▸ Assignment: Work out how many lines in the data that follows contain "zvuk". Write nothing but the number.

Stored data
=== Section Start ===

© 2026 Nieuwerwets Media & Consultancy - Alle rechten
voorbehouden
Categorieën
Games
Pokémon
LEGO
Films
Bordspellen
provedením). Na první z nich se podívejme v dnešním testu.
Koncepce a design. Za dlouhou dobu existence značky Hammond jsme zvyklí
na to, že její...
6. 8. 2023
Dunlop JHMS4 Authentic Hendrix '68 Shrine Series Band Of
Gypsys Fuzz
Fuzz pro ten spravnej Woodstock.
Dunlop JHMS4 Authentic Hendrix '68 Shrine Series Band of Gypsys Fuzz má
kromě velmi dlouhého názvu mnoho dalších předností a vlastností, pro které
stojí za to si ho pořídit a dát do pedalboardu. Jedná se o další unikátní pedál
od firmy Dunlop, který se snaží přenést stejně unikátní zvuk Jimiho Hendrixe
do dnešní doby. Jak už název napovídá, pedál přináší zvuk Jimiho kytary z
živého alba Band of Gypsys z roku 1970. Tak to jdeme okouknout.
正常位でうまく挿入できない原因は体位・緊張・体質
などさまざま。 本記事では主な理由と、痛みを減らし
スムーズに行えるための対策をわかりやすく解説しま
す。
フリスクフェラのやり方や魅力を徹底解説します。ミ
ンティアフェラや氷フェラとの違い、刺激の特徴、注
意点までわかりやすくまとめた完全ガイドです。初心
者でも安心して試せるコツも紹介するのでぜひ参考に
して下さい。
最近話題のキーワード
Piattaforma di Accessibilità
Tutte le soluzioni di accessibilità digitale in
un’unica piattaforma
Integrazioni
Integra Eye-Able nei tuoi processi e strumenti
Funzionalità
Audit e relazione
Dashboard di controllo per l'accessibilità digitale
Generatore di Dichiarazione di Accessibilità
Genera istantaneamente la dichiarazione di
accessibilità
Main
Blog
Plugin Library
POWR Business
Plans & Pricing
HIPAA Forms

=== Section End ===

▸ Solution: 2